Ao crescer, perdi-me de mim

Por David Chagas | 19/04/2021 | Tempo de leitura: 3 min

"Quanto mais cresço, menos sou eu. Quanto mais me encontro, mais me perco. Quanto mais me sinto mais vejo que sou flor e ave e estrela e Universo. Quanto mais me defino, menos limites tenho. Transbordo Tudo. No fundo sou o mesmo que Deus."

Valho-me de Fernando Pessoa no texto Anarquismo, para dar sentido a tudo o que, talvez, não consiga dizer sem seu apoio. Sempre fiz de sua obra minha bíblia e leio tanto quanto a soberana Palavra queme dita caminhos e me ensina.

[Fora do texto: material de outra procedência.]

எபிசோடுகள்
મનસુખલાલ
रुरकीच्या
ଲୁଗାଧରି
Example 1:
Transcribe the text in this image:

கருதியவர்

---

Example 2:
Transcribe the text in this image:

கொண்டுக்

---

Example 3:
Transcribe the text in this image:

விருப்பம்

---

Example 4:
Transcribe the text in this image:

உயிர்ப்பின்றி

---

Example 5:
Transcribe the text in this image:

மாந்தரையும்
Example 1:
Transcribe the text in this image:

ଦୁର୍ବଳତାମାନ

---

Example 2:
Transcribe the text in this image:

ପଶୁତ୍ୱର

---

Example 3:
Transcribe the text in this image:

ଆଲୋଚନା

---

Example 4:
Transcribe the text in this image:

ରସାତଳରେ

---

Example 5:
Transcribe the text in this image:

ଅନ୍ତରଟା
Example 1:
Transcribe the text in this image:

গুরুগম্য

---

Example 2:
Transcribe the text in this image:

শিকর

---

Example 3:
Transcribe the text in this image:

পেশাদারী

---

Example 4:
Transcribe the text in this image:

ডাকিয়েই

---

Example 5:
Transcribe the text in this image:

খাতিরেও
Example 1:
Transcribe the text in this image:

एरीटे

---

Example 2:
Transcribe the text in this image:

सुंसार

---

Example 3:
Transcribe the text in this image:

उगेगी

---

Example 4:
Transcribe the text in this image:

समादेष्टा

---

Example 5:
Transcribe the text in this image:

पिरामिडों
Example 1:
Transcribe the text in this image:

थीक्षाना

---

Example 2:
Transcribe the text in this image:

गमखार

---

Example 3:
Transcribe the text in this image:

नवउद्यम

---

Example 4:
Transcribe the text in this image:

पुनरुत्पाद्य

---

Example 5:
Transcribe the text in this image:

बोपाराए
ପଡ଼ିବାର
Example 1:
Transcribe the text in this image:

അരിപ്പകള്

Entreguei-me ao poeta jovem, muito jovem, muito sem entender e querendo, buscando, insistindo muitas vezes. Contrariava-me aquela necessidade inaudita de uma geração marcada pelo obscurantismo de um tempo sufocado por ditaduras, neste pedaço de chão latino-americano, em que citar Neruda e Borges, entre hispânicos, e Pessoa, falar deles, dizer dois ou três versos decorados, permitiam exibir-se com ostentação.


Nunca fiz isso. Pessoa, para mim, era algo divino, sobrenatural. Devotava-lhe respeito. Lia com cuidado devido, com cautela, tentando saber o que provocara tamanha genialidade, num só poeta, distintas personalidades poéticas. Gostava tanto que devo ter cutucado o destino. Irritado, acabou levando-me, de modo inesperado, à África meridional. Lá estando, era como se tivesse ido para estar com ele.

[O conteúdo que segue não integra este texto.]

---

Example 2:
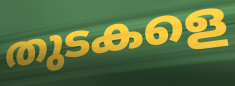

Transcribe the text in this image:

തുടകളെ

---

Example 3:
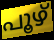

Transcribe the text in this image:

പൂഴ്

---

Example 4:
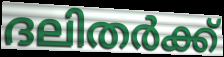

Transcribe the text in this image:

ദലിതർക്ക്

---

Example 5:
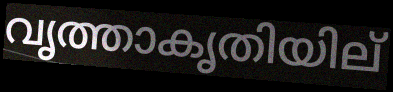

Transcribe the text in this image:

വൃത്താകൃതിയില്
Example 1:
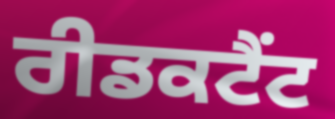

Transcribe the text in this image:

ਰੀਡਕਟੈਂਟ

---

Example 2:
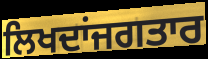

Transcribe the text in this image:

ਲਿਖਦਾਂਜਗਤਾਰ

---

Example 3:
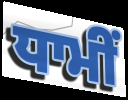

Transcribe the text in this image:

ਧਾਮੀਂ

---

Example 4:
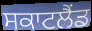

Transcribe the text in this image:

ਸਕਾਟਲੈਂਡ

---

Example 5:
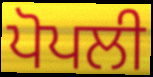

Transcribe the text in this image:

ਪੋਪਲੀ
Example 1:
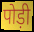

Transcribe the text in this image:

पोड़ी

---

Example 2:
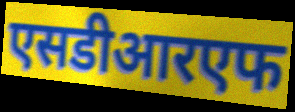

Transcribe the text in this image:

एसडीआरएफ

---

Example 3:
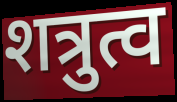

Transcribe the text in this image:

शत्रुत्व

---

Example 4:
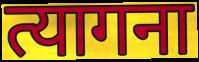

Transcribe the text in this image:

त्यागना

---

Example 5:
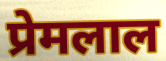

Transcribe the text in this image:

प्रेमलाल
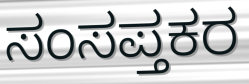
ಸಂಸಪ್ತಕರ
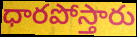
ధారపోస్తారు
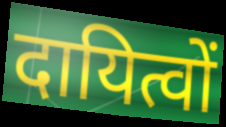
दायित्वों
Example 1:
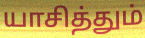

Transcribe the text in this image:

யாசித்தும்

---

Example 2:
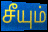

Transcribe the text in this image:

சீயும்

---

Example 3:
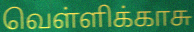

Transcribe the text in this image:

வெள்ளிக்காசு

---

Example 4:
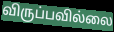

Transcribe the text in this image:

விருப்பவில்லை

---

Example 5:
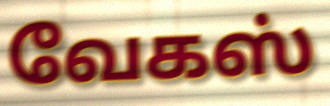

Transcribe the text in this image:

வேகஸ்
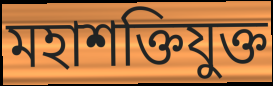
মহাশক্তিযুক্ত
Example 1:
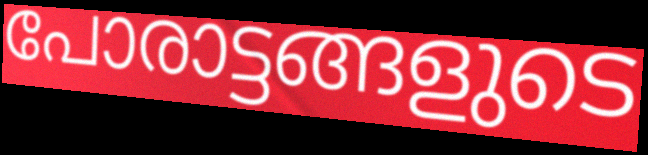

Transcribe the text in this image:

പോരാട്ടങ്ങളുടെ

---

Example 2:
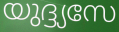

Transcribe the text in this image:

യുദ്ദ്യസേ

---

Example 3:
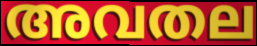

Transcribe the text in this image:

അവതല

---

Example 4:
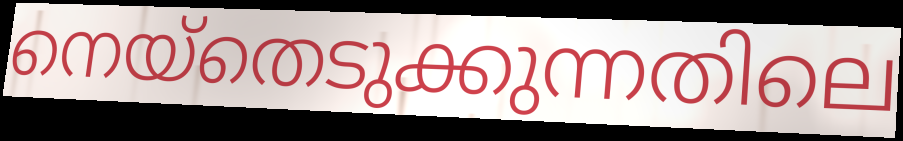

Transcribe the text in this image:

നെയ്തെടുക്കുന്നതിലെ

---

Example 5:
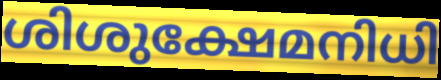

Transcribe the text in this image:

ശിശുക്ഷേമനിധി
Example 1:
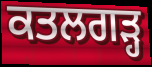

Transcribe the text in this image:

ਕਤਲਗੜ੍ਹ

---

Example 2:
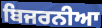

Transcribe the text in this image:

ਬਿਜਰਨੀਆ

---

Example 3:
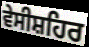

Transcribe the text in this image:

ਵੇਸੀਸ਼ਹਿਰ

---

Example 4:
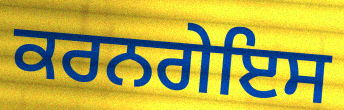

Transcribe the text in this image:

ਕਰਨਗੇਇਸ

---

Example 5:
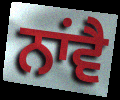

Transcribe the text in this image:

ਨਾਂਵੈ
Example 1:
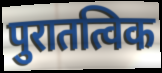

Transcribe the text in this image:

पुरातत्विक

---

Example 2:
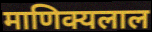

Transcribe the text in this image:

माणिक्यलाल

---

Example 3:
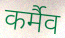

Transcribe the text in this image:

कर्मैव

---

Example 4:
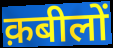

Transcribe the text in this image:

क़बीलों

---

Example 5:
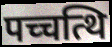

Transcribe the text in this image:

पच्चत्थि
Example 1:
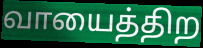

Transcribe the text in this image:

வாயைத்திற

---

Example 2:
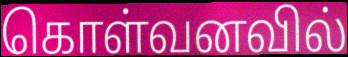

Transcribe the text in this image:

கொள்வனவில்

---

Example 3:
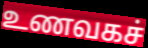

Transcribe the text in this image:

உணவகச்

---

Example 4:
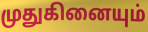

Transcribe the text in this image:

முதுகினையும்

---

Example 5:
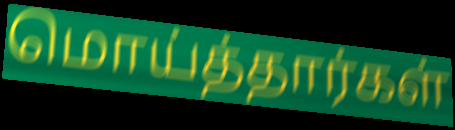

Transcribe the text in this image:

மொய்த்தார்கள்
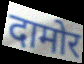
दामोर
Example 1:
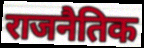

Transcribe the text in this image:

राजनैतिक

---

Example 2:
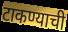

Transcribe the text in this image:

टाकण्याची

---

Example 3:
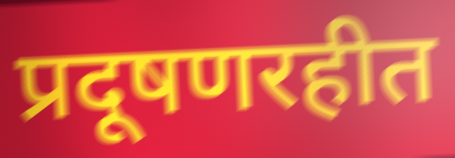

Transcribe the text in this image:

प्रदूषणरहीत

Fiz , hoje sei, o que outros tantos fizeram com igual sentido. Fui a Durban, onde passou parte da infância e juventude. Conheci seu colégio, a Durban High School. Li muitos de seus poemas em inglês. Celebrei seu nome entre tantos sul africanos que pouco ou nada pareciam saber dele. Eu, antes mesmo de conhecê-lo, quanta proximidade ao sentir!


Ao despertar esta manhã, por algum motivo que desconheço, estive observando a vida da maneira como fazia na infância, no lugar onde vivi. Vida rústica, de campo. Do que gostava? De ouvir o alongado silêncio da tarde, demorado a mais não poder. Se me lembro? Punha-me à janela da sala e esticava o olhar por sobre as trepadeiras que circundavam a frente da casa onde vivia, buscando o mais distante, longe mesmo, muito longe, por trás dos campos e das árvores. Escrevendo, revejo. Sinto atéo cheiro, porque sentir é tudo. Não via nada a não ser as campinas que diziam tanto, convidando-me a estar com elas, a sentir-me parte delas. Como ele.


Na noite – e a escuridão era imensa – gostava de estar fora para igual exercício. Com as estrelas o jeito de olhar era diferente. Nunca mais tive com elas igual intimidade. Nem quando viajei pelo Amazonas e apareciam em igual ou maior profusão pude sentir o de antes. Lá, os meteoros eram em número tão surpreendente que acabavam por desfazer a teia que traçávamos eu, daqui, alimentando o espírito, elas, de lá, provocando isso como se para isso existissem. Desfizeram muito do que sonhava então. Menino, aprendi que eram também estrelas, mas cadentes. Esperava por vê-las vez ou outra despencando no espaço e até sofria por elas. Depois da viagem e de leituras tantas, se foi de vez este encantamento.


Quem me provoca esta conversa nossa é, sem dúvida, a manhã de abril, azul, translúcida, calma, distinta do noticiário visto ainda agora na televisão revelando um país marcado pela violência, pela maldade, pelo descompasso em que se encontra. Nada igual àquele abril dos tempos em que, à janela de casa, debruçado, imaginava tanto, pouco sabendo. A imaginação corria solta e os sonhos pipocavam.


Como de tudo não se perde, continuo a entender quanto sou da natureza e como está em mim. Por isso me maltratam ao destratá-la tanto. E converso com ela. Combinamos muita coisa que não realizamos, mas sonhamos juntos. Até mesmo o que fomos – ai, meu Deus! A diferença aqui está: ela permanece. Eu sei que fui. A que distância!